(November 8, 2018 at 7:31 pm)AtlasS33 Wrote:(November 7, 2018 at 10:15 am)Jörmungandr Wrote: The expression that "the exception proves the rule," supposedly originally meant that the existence of an exception implies the existence of a more general rule. In this case, a more general rule exists (maybe). However, the existence of the more general rule does not itself testify as to whether the wife beating passage is intended to be conformant to the general rule, or is pointing out an exception which, justifiably violates the general rule. You are arguing that it is simply another case of the more general rule. That does not appear to be the case, as lex talionis does not appear to be involved in the wife beating surah, so it wouldn't be an example of such. An example of that is that the surah says to respond to feared rebellion with deprival of sex. That is not repaying kind in kind, so the verse has already departed from lex talionis. So what is your argument that the wife beating surah is an example of lex talionis and not an exception to it based on? It appears to read as if it were an exception. If husbands were expected to treat their wives the same way that their wives treat them, then why are there three graded responses to the same offense? It doesn't read as a confirmation of the lex talionis verse, but as an exception to it.
I think pin-pointing the trigger for the punishment is the key; and the trigger is "the rebellion".
"Rebellion" in itself is a very loose word; for example you can rebel on the norm by wearing emo style, or rebel on the norm by cutting yourself, or rebel on the norm by killing masses. Thus rebellion's meaning is missing if you don't specify its "kind".
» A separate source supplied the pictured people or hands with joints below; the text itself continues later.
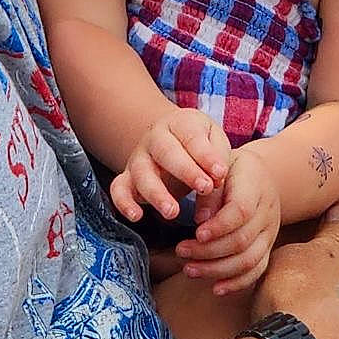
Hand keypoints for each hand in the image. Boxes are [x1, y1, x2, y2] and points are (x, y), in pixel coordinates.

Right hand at [110, 109, 230, 222]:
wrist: (174, 142)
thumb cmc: (200, 145)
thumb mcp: (216, 146)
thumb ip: (217, 171)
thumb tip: (213, 195)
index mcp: (180, 123)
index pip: (191, 136)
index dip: (206, 155)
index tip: (220, 173)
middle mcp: (155, 137)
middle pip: (166, 151)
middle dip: (186, 170)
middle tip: (204, 188)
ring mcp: (138, 157)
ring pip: (141, 172)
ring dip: (156, 193)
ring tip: (173, 212)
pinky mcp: (127, 177)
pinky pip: (118, 188)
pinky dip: (123, 202)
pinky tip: (136, 216)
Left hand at [175, 147, 280, 294]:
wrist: (258, 174)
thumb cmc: (229, 167)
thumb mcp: (217, 164)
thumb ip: (209, 190)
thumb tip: (200, 220)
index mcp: (255, 183)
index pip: (241, 211)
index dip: (218, 226)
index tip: (196, 233)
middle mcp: (267, 210)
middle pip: (242, 239)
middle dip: (208, 251)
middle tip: (181, 251)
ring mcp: (270, 231)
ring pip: (249, 260)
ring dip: (217, 270)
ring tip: (189, 269)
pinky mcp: (268, 247)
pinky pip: (257, 270)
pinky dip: (237, 283)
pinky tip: (216, 288)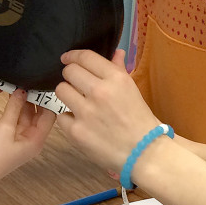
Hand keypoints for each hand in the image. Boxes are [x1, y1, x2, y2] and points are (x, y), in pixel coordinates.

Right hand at [0, 90, 55, 194]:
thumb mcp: (4, 128)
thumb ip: (14, 108)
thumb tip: (22, 91)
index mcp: (36, 140)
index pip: (49, 116)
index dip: (47, 100)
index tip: (43, 84)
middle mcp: (30, 140)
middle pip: (37, 115)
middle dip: (34, 99)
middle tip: (29, 79)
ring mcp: (19, 139)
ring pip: (25, 116)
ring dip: (22, 103)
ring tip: (19, 84)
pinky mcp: (8, 138)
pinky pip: (14, 120)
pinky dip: (13, 109)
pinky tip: (10, 96)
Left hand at [54, 49, 161, 172]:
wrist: (145, 153)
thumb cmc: (140, 120)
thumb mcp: (132, 90)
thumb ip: (119, 69)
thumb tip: (115, 52)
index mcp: (115, 79)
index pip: (85, 57)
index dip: (72, 56)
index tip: (67, 58)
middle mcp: (99, 92)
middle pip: (69, 71)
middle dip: (69, 75)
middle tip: (75, 83)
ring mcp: (86, 112)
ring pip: (61, 90)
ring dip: (67, 94)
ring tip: (76, 102)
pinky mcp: (76, 131)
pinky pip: (61, 116)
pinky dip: (68, 119)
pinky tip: (80, 123)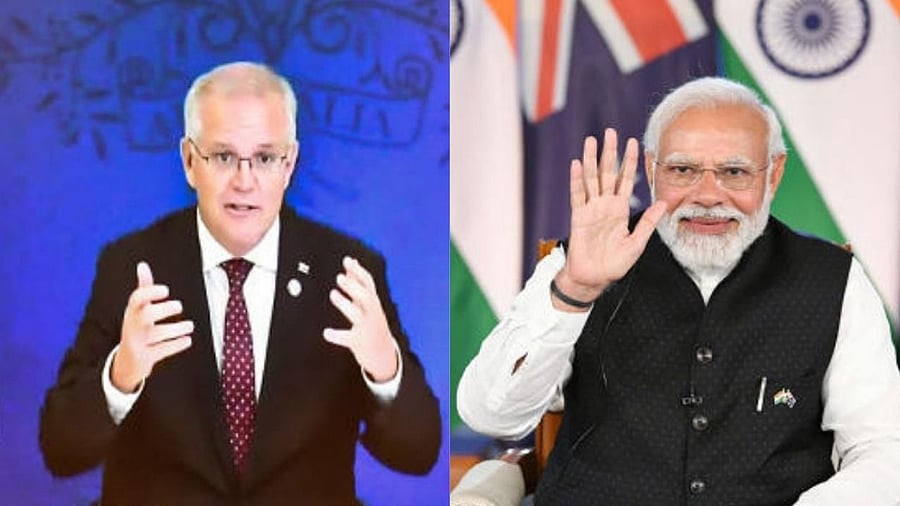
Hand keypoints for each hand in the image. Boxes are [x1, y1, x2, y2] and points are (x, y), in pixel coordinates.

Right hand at [111, 262, 193, 392]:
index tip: (166, 290)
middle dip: (164, 309)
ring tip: (189, 326)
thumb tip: (142, 265)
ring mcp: (137, 342)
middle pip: (147, 315)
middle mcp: (133, 325)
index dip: (151, 292)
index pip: (137, 298)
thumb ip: (144, 288)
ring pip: (157, 334)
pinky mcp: (144, 358)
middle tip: (179, 306)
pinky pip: (162, 351)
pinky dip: (177, 345)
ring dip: (177, 329)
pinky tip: (187, 340)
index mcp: (132, 311)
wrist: (126, 361)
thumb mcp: (138, 309)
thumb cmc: (137, 327)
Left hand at [323, 256, 397, 382]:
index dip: (359, 271)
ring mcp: (367, 328)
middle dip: (354, 287)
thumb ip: (357, 283)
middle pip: (366, 297)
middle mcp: (372, 314)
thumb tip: (351, 262)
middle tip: (339, 277)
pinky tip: (327, 333)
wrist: (382, 354)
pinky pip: (348, 338)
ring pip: (357, 315)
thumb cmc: (372, 323)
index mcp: (373, 303)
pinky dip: (337, 335)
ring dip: (345, 304)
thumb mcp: (368, 303)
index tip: (347, 261)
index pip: (369, 284)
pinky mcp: (359, 342)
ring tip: (333, 294)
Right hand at [554, 129, 666, 309]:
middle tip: (610, 132)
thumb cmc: (615, 264)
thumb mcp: (637, 243)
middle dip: (609, 152)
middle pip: (607, 172)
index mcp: (620, 209)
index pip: (626, 179)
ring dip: (590, 159)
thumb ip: (648, 222)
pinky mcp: (579, 217)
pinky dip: (577, 180)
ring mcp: (591, 209)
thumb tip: (664, 203)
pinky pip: (578, 195)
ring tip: (590, 140)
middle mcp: (605, 205)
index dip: (630, 161)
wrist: (594, 279)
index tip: (633, 142)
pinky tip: (576, 165)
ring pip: (591, 179)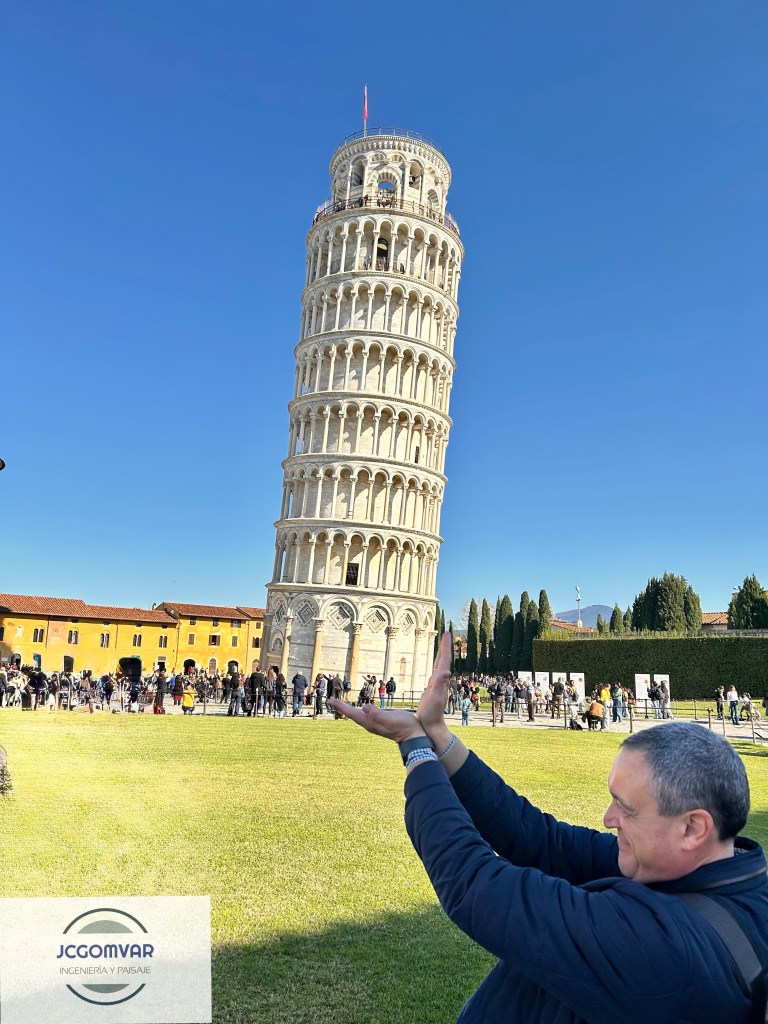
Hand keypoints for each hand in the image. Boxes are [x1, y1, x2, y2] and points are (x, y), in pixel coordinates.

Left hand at [327, 700, 426, 743]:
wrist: (414, 736)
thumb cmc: (404, 726)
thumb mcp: (391, 718)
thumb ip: (378, 714)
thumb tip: (364, 707)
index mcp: (370, 722)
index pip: (352, 713)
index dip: (342, 707)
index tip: (331, 700)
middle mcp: (370, 724)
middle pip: (352, 715)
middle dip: (342, 707)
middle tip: (331, 700)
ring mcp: (374, 724)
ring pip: (357, 715)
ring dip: (349, 709)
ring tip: (341, 704)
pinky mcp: (379, 723)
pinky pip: (364, 715)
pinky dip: (358, 711)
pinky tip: (360, 709)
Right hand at [415, 632, 451, 748]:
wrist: (432, 727)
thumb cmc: (431, 714)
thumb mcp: (434, 699)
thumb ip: (440, 685)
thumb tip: (446, 671)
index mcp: (440, 681)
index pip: (444, 660)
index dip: (445, 647)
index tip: (448, 633)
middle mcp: (440, 681)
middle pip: (443, 660)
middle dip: (445, 647)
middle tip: (447, 635)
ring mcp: (437, 686)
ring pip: (440, 666)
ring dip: (441, 655)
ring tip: (442, 646)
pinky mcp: (433, 690)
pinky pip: (435, 673)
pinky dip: (436, 665)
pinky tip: (435, 667)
Completing the example, let's say I see Agatha. Agatha has scars on her hands. So I assume that she rebelled on her norm and society by choosing the self-inflicted wounding.
That way, I specified what her rebellion is.
In the wife-beating verse; the word "rebellion/نشوز" is also loose without a specification.
There are 3 graded responses for 3 kinds of rebellions, the rebellion kinds are implicit (in my view) and I derived them from the punishments for each, putting "the eye for an eye" as my standard for deriving the types.
It's not the same offense. It's 3 degrees of the offense, and each punishment suit the degree.
I made three objections. You responded to only one. Moreover, that there are three different responses adds to the case that it's not lex talionis.